Warga AS Jacob Cass pamerkan foto eksekusi Letkol Untung atau Untung Syamsuri yang dikenal sebagai salah satu pemimpin Gerakan 30 September (G30S) pada 1965. (Instagram: @koleksi_sejarah_Indo)

JawaPos.com - Warga Amerika Serikat, Jacob Cass membuat geger netizen Indonesia. Pasalnya, ia memamerkan salah satu foto kontroversial, yakni foto yang diklaim asli tentang eksekusi Letkol Untung atau Untung Syamsuri yang dikenal sebagai salah satu pemimpin Gerakan 30 September (G30S) pada 1965.

“Foto asli eksekusi Letkol Untung. Dari koleksi pribadi saya, karena sepertinya banyak orang tertarik dengan foto ini,” kata Jacob Cass seperti diunggah pada akun Instagramnya, @koleksi_sejarah_indo pada Minggu (14/9).

Tampak pada foto tersebut Letkol Untung yang berbaju putih diikat pada sebuah kayu dengan mata yang ditutup kain putih. Dirinya tampak tegang menjelang eksekusi yang akan dilakukan.

Jacob menjelaskan, foto ini didapatnya dari kantor berita internasional asal Prancis yakni Agence France-Presse (AFP). Dia bahkan menaruh kagum bagaimana jurnalis AFP mendapatkan foto langka itu.

“Foto ini datang dari Perusahaan Media AFP/Belga, saya tidak tahu gimana mereka dapat foto ini dari Indonesia.

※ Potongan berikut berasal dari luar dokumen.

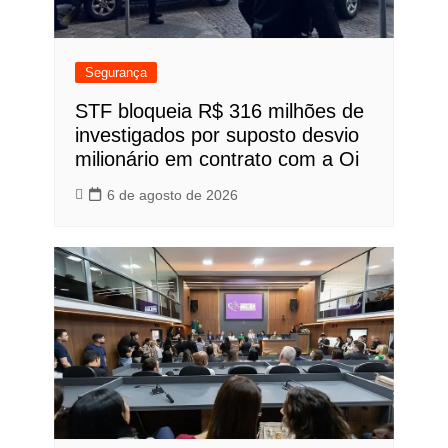
Segurança
STF bloqueia R$ 316 milhões de
investigados por suposto desvio
milionário em contrato com a Oi
6 de agosto de 2026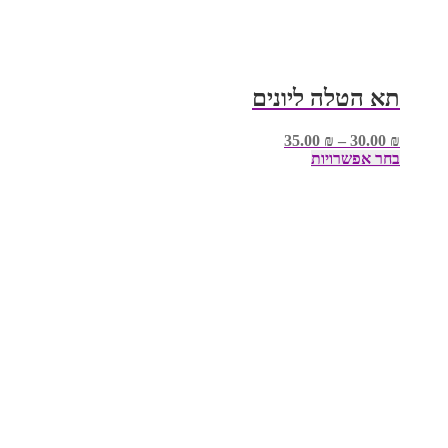
תא הטלה ליונים
35.00
₪
–
30.00
₪
למוצר
בחר אפשרויות
זה
יש
מספר
סוגים.
ניתן
לבחור
את
האפשרויות
בעמוד
המוצר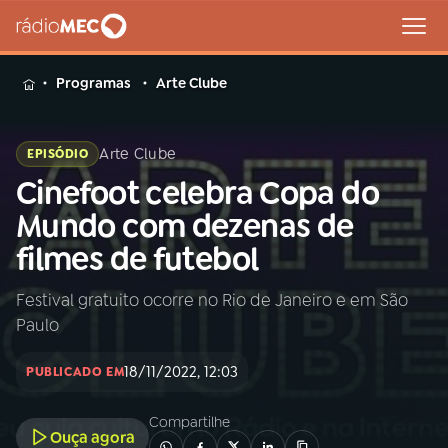
MENU
Programas
Arte Clube
Arte Clube
EPISÓDIO
Cinefoot celebra Copa do
Buscar
na
Mundo com dezenas de
Rádio
Buscar
filmes de futebol
MEC
Festival gratuito ocorre no Rio de Janeiro e em São
Início
AO VIVO
Paulo
01
INÍCIO
18/11/2022, 12:03
PUBLICADO EM
Compartilhe
02
A RÁDIO
Ouça agora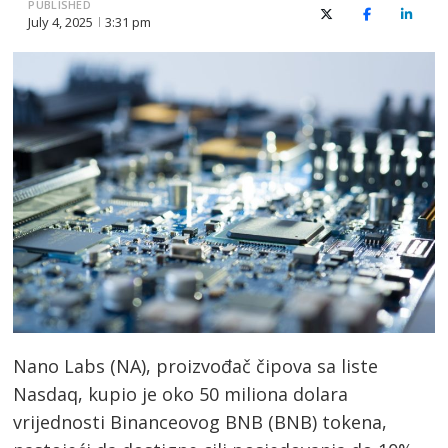
PUBLISHED
X (Twitter)
Facebook
Linked
July 4, 2025
3:31 pm
Nano Labs (NA), proizvođač čipova sa liste
Nasdaq, kupio je oko 50 miliona dolara
vrijednosti Binanceovog BNB (BNB) tokena,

Itu misterius sekali,” jelasnya.

Adapun ​Letkol Untung merupakan perwira militer Indonesia yang dikenal sebagai salah satu pemimpin G30S pada 1965. Saat itu, ia menjabat sebagai Komandan Batalyon I Kawal Kehormatan Resimen Cakrabirawa, pasukan pengawal Presiden Soekarno.

​Setelah G30S gagal, Letkol Untung menjadi buronan. Ia berhasil ditangkap di Tegal, Jawa Tengah pada Oktober 1965. Setelah melalui proses pemeriksaan dan persidangan di Mahkamah Militer Luar Biasa (Mahmilub) pada 1966, ia dijatuhi hukuman mati atas keterlibatannya dalam peristiwa tersebut.

​Meskipun ia sempat mengajukan grasi, permohonannya ditolak. Letkol Untung akhirnya dieksekusi oleh regu tembak pada bulan September 1967 di Cimahi, Jawa Barat. Dengan demikian, ia meninggal karena dieksekusi mati sebagai hukuman atas perannya dalam peristiwa G30S.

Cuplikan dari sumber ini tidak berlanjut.